Francois Nguyen Van Thuan
Nguyen Van Thuan was born into a prominent Vietnamese family with a long Catholic tradition. His relatives were among the Vietnamese martyrs since l698, including the assassinated Vietnam leader, President Diem. Father Van Thuan had premonition that he would suffer martyrdom just like his relatives, therefore his arrest and imprisonment by the communist regime did not come as a surprise. However, while Thuan was in prison, his jailers asked him why he was usually so happy and he replied, ”Because I have faith in my God.”[1] Father Van Thuan was appointed the president of the Pontifical Council for Justice and Peace and was subsequently elevated to Cardinal in 2001 by Pope John Paul II.
Cesar E. Chavez
Cesar Chavez was a Mexican-American labor leader and the founder of the NFWA, the first union of farm workers in America.

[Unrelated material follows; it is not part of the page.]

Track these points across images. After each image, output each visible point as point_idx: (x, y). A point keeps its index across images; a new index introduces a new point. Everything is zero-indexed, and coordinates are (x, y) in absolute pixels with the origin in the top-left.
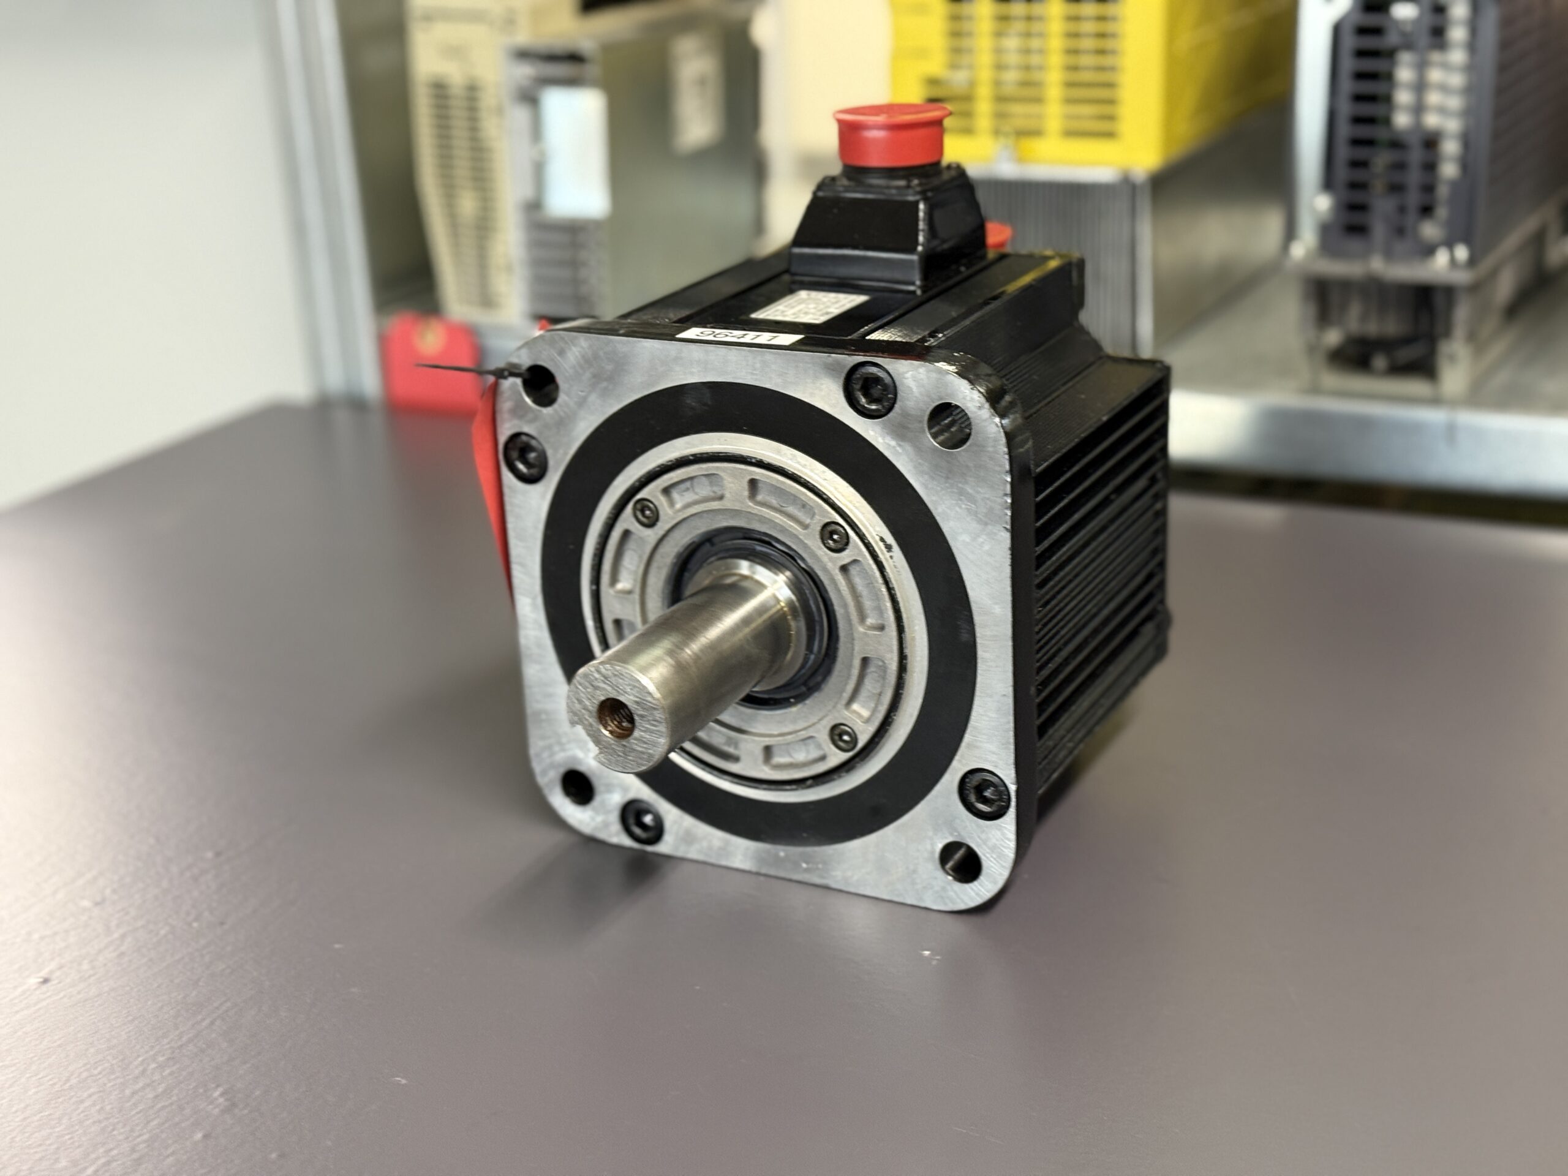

Chavez said,“From the depth of need and despair, people can work together, can organize themselves to solve their own problems and fill their own needs with dignity and strength.”
Aung San Suu Kyi
Aung San Suu Kyi is a human rights activist and politician from Burma. The daughter of the de facto prime minister of British Burma, who was assassinated in 1947, Aung studied abroad in her early years, obtaining a bachelors degree from the University of Oxford in 1969.